ТЕКСТ —
━━━
Споры вокруг «бедного рыцаря» разгорелись в конце двенадцатого — начале тринадцатого собрания. Стихотворение, первоначально имевшее заглавие «Легенда» (1829), полностью так и не было опубликовано при жизни поэта, так как его содержание и тон были сочтены кощунственными. Вместо того чтобы посвятить себя Христу, рыцарь хранит целомудрие из любви к Деве Марии. Предпоследняя строфа, напоминающая пародийное изображение Пушкиным Благовещения в «Гаври- лиаде», откровенно кощунственна:
Он‑де Богу не молился,Он не ведал‑де поста,Не путем‑де волочилсяОн за матушкой Христа[57].
Разговорное именование объекта желания «матушкой Христа» контрастно противопоставлено почтительному «матерь Господа Христа» в одной из предыдущих строф. Энклитическая частица «де», маркирующая чужую речь, подчеркивает грубость и разговорность тона. Рыцарь еще больше отдаляется от церкви тем, что умирает без причастия. Однако несмотря на все его проступки, Богородица — подразумевается, что их отношения окрашены эросом, — заступается за своего паладина и впускает его в вечное царство.
━━━
ИСХОДНЫЕ ДАННЫЕ —
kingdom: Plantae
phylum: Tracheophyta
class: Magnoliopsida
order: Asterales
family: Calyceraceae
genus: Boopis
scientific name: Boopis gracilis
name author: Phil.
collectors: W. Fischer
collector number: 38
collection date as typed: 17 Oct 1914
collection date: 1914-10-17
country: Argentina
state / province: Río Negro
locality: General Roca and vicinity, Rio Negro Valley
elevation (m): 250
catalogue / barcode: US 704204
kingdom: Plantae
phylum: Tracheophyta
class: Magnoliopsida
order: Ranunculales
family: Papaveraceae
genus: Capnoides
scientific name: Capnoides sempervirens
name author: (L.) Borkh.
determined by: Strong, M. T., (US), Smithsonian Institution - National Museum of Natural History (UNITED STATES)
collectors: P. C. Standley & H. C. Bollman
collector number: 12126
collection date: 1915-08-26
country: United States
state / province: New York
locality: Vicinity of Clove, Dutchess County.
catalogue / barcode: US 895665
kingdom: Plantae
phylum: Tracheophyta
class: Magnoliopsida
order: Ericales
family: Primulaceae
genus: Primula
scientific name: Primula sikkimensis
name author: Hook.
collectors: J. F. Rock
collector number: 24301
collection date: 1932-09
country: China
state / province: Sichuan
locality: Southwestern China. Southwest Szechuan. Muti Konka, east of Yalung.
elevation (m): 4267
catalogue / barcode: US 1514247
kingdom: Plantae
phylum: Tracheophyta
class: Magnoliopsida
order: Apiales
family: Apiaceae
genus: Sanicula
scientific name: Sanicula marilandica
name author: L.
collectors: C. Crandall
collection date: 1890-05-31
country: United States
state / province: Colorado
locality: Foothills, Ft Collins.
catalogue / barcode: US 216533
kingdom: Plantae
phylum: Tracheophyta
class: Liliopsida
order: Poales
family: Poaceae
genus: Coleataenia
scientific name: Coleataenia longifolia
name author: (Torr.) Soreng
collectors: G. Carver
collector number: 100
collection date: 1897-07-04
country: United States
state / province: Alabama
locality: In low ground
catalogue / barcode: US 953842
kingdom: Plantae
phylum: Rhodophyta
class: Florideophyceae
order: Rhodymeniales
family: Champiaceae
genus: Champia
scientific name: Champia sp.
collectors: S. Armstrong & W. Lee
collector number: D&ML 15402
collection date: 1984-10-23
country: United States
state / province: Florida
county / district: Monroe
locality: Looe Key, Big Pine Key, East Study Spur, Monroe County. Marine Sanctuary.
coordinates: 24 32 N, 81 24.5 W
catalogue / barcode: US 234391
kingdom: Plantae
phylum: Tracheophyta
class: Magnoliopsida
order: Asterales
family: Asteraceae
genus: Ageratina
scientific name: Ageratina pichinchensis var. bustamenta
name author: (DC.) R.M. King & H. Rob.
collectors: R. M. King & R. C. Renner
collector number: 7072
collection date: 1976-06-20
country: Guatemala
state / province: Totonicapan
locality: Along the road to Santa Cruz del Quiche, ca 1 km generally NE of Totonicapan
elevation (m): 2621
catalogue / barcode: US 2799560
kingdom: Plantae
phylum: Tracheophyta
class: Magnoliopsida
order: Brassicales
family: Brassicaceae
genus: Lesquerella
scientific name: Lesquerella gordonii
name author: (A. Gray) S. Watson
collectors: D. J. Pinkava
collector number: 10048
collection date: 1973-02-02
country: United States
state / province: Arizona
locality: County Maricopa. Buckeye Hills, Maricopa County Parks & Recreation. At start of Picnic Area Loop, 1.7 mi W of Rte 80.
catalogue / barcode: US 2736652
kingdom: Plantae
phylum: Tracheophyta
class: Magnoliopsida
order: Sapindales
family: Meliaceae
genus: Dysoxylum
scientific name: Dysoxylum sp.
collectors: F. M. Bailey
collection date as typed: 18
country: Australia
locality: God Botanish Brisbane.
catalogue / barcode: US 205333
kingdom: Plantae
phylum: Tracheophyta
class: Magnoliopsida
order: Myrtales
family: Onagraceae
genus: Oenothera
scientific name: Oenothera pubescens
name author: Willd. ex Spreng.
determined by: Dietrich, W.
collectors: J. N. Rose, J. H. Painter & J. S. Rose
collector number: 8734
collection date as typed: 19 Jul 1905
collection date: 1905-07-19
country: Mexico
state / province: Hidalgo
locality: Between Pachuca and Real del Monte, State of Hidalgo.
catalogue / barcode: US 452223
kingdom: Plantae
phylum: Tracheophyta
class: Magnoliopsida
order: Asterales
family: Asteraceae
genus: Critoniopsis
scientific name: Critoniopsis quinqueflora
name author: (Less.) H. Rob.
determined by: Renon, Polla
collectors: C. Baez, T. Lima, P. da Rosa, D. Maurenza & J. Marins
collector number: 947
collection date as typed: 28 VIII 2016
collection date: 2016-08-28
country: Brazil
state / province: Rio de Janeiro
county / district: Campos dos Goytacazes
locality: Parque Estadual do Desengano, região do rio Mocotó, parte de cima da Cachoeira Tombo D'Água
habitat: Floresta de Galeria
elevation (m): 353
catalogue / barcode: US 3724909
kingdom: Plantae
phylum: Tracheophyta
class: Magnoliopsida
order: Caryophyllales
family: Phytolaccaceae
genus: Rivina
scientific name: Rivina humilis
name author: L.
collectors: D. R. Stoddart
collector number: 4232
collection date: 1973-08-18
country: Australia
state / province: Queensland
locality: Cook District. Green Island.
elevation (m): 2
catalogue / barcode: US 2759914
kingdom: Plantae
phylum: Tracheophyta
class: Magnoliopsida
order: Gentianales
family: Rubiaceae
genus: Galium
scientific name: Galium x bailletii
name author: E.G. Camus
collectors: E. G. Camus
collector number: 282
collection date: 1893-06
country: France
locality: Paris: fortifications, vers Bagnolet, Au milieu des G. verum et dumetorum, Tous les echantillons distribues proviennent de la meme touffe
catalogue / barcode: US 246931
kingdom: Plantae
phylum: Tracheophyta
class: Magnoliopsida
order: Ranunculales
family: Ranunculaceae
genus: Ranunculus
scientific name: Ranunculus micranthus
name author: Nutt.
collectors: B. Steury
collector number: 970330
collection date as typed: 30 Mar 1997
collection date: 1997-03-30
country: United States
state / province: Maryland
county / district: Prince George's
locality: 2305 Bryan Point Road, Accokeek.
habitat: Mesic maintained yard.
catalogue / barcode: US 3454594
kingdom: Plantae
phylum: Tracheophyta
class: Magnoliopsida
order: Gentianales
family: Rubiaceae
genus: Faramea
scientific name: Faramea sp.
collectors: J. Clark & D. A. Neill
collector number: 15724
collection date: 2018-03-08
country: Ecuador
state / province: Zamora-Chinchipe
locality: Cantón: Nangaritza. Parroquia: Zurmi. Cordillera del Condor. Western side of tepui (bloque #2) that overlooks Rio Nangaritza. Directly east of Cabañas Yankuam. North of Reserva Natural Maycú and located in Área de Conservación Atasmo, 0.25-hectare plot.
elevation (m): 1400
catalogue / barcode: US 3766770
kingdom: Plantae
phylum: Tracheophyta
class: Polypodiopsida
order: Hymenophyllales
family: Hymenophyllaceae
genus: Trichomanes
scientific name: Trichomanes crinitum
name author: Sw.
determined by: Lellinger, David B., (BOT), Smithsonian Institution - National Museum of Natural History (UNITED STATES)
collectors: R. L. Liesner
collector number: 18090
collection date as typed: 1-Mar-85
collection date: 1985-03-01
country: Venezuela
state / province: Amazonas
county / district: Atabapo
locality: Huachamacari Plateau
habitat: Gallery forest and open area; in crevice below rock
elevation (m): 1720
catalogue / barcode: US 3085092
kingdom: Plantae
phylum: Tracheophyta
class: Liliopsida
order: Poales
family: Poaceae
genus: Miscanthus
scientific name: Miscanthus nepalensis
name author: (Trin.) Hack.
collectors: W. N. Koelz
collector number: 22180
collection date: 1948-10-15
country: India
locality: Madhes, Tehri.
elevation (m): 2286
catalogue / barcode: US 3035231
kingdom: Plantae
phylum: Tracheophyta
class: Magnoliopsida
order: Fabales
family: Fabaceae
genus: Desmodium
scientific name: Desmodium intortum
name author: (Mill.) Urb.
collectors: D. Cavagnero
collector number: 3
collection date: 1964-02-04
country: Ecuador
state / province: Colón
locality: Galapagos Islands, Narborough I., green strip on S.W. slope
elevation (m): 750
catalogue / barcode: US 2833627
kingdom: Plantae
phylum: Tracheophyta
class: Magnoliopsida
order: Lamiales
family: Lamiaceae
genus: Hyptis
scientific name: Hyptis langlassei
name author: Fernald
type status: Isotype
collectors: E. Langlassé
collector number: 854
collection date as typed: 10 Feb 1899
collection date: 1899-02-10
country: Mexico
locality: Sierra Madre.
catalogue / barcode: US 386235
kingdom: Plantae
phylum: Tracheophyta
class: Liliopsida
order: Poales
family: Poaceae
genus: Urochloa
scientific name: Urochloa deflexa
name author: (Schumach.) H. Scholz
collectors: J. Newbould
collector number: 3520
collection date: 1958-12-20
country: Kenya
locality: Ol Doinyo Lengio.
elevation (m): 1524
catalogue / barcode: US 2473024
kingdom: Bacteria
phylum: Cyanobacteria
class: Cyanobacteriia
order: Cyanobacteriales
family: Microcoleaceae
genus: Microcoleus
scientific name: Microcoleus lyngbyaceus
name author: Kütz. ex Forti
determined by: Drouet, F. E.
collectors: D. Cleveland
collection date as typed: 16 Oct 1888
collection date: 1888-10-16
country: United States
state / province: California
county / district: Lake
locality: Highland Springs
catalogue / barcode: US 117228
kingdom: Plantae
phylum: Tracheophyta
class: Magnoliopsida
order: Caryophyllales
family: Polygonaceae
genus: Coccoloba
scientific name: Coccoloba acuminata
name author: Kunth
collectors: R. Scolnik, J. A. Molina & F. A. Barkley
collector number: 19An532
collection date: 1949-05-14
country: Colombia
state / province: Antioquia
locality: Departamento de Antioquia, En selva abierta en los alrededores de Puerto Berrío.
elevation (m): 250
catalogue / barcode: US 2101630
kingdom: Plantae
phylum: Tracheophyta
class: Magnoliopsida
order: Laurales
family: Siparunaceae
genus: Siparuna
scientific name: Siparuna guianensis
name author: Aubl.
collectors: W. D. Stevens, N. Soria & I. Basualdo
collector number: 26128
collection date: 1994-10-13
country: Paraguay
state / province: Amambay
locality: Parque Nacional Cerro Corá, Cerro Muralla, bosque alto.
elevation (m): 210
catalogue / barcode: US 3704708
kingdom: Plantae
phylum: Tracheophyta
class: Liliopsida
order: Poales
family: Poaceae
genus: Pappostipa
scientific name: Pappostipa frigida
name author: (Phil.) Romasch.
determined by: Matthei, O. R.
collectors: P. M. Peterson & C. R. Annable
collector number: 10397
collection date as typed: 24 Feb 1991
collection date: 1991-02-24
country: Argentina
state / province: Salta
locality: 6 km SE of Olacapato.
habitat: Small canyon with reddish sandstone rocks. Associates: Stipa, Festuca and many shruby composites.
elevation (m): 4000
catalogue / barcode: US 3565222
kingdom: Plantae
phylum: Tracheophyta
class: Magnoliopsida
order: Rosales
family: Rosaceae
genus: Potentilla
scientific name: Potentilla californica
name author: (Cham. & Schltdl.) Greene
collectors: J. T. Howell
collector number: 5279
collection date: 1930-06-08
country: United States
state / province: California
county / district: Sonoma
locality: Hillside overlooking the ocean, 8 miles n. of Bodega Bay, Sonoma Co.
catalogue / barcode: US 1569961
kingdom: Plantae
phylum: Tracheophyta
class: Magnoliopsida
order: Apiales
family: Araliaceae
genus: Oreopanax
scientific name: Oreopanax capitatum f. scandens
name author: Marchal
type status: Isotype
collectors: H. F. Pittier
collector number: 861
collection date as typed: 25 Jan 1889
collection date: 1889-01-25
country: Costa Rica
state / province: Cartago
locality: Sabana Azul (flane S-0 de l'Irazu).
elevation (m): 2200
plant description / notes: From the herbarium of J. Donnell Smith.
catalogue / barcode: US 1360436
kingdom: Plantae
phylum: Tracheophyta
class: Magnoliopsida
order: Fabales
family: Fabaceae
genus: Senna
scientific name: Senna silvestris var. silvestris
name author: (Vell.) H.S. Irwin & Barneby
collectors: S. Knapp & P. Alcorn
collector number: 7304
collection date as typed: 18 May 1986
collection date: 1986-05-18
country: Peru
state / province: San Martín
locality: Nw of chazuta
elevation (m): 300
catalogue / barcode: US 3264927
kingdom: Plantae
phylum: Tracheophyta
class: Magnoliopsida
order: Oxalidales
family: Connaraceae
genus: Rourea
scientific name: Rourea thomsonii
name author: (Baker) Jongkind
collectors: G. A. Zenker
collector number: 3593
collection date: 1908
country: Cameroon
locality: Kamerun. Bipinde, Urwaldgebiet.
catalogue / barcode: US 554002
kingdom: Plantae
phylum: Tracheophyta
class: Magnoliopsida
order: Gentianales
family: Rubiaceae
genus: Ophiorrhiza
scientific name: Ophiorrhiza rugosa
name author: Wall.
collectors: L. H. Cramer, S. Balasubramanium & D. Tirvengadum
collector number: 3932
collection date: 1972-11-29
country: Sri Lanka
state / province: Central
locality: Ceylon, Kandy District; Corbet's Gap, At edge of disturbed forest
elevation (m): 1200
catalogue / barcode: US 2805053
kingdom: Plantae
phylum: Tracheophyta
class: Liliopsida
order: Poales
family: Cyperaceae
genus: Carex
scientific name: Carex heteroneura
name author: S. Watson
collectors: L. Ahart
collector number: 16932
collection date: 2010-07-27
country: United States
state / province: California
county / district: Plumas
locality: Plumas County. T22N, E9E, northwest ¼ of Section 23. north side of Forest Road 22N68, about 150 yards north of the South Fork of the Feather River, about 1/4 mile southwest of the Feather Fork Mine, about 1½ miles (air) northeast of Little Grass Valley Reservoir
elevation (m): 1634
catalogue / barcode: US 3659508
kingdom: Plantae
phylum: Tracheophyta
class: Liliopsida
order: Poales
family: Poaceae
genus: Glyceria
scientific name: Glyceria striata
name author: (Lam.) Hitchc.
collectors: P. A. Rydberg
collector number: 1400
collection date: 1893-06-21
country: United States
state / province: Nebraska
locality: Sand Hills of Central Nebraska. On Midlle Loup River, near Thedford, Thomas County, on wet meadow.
━━━
ЗАДАНИЕ —
Перепишите отрывок о «бедном рыцаре» между словами «Разговорное именование объекта» и «в вечное царство.» включительно, заменив «Богородица» на «Дева Мария». Приведенные пункты здесь не используются.

РЕШЕНИЕ —
Разговорное именование объекта желания «матушкой Христа» контрастно противопоставлено почтительному «матерь Господа Христа» в одной из предыдущих строф. Энклитическая частица «де», маркирующая чужую речь, подчеркивает грубость и разговорность тона. Рыцарь еще больше отдаляется от церкви тем, что умирает без причастия. Однако несмотря на все его проступки, Дева Мария — подразумевается, что их отношения окрашены эросом, — заступается за своего паладина и впускает его в вечное царство.